▶ _SELECTED TEXT_
In-House Training Class on .NET
.NET is here, and it's hot. It changes everything in the software business, and you can't afford to be without it. Rolling Thunder Computing now offers in-house training classes on .NET, using my book as the text. We offer a one-day overview and a five-day programming class. You'll find the syllabi at http://www.rollthunder.com/DotNetClassFrame.htm.
Public 5-day Class on .NET for Insurance coming this Fall
My work in the insurance industry has convinced me that it's different from other business areas. Not every company is large enough to afford an in-house class, or So I'm looking at putting together a 5-day intensive class aimed particularly at this industry. It will happen sometime in the fall, perhaps October, and probably be located in Boston or maybe Seattle. E-mail me, dplatt@rollthunder.com, for further information and to be kept abreast of the latest developments.

▶ _PROBLEM DETAILS_
Rewrite the .NET training notice, everything from "In-House Training Class on" down to "syllabi at http://www.rollthunder.com/DotNetClassFrame.htm.", with "five-day" changed to "three-day".

▶ _COLLECTED MATERIAL_

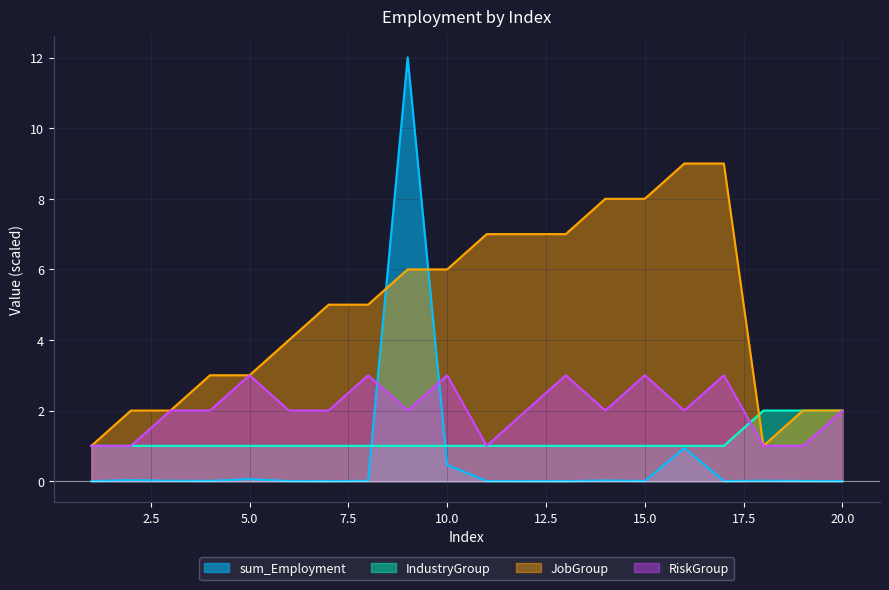

How many lines are shown in the chart?

4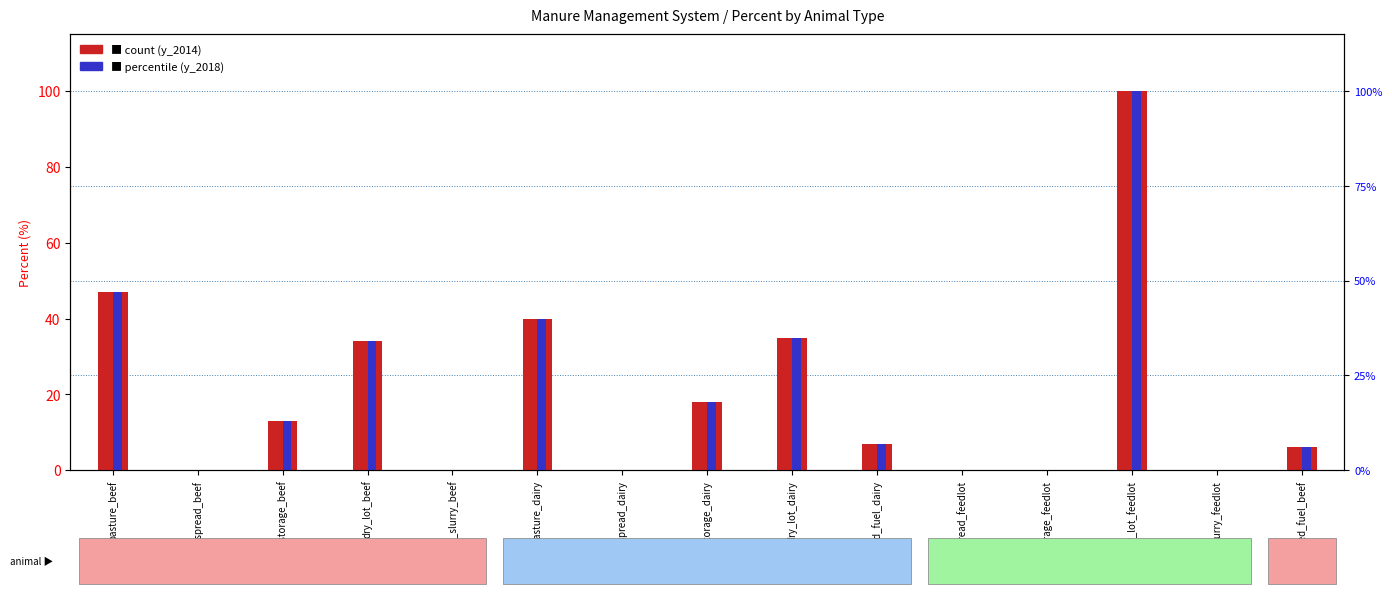

The y_2018 (percentile) series shows 63 at pasture_beef. True or false?

False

▶ _RESPONSE AREA_
In-House Training Class on .NET
.NET is here, and it's hot. It changes everything in the software business, and you can't afford to be without it. Rolling Thunder Computing now offers in-house training classes on .NET, using my book as the text. We offer a one-day overview and a three-day programming class. You'll find the syllabi at http://www.rollthunder.com/DotNetClassFrame.htm.